Second, there is a consensus that not all traditions about John should be evaluated equally because some are more historically reliable while others stand out for their theological content. While previous discussions reflect the concerns of researchers about the data offered by the apocryphal writings, the Slavic version of Josephus, and the Mandaean traditions about John, recent studies have adopted a more critical and nuanced view of the NT data as well as Josephus’s account—although in the case of the latter further discussion is still required.

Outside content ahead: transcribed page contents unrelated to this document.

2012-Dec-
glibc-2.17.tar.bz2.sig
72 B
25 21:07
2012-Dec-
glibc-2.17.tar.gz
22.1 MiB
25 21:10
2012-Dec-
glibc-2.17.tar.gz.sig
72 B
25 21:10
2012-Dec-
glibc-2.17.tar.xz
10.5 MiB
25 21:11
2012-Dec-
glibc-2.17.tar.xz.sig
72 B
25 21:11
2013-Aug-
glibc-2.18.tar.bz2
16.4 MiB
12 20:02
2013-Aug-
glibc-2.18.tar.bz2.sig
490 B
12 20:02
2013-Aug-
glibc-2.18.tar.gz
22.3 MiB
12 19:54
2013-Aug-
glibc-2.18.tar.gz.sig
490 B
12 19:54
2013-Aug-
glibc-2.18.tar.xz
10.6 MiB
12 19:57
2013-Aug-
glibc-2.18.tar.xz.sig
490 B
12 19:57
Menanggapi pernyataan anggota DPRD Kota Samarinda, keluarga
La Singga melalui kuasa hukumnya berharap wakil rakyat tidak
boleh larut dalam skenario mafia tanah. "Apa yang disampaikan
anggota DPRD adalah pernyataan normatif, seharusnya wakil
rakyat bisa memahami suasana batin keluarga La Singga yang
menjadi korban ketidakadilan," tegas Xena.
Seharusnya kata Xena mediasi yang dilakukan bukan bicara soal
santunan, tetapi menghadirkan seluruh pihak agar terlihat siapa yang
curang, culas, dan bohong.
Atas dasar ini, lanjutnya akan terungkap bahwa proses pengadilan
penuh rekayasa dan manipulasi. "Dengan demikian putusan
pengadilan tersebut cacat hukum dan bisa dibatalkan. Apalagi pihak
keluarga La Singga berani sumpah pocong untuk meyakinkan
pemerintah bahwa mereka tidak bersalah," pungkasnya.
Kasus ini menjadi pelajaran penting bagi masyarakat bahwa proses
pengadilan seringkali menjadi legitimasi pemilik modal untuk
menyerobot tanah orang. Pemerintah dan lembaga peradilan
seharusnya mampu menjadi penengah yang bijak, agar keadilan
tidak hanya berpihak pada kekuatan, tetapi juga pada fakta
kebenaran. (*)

Third, the early history of research shows that certain broad agreements existed among commentators regarding various areas of John’s ministry, including the eschatological content of his preaching, the baptism of Jesus, and the existence of some controversy between his followers and the community of Jesus after the resurrection. However, as this review has shown, some of these early agreements have either been revised or are still the subject of discussion. For instance, a more nuanced view of John’s eschatological preaching (i.e., one with greater openness to accept ethical and salvific content) has gained greater acceptance among critics. On the other hand, the origin and meaning of his baptism, as well as the extent of the controversy between the followers of John and Jesus, continue to be debated.
Fourth, although there are still points to be clarified in the debate on the relationship between John and Jesus, there has been a tendency to conceive it more in continuity than opposition. Today, there seem to be fewer critics who maintain that there was a break between John and Jesus and more who choose to understand their ministries in terms of different emphases or soteriological shifts rather than in antagonism to each other.
In short, recent studies on John the Baptist have clarified several points regarding his origin, message, baptism, locale of ministry, relationship with Jesus, and death. However, as is to be expected, forthcoming investigations, such as that of James McGrath John of History, Baptist of Faith: The Quest for the Historical Baptizer, and Christmaker: A Life of John the Baptist—unfortunately not yet published to be included in this survey—will contribute to our understanding of the importance and relevance of this historical figure.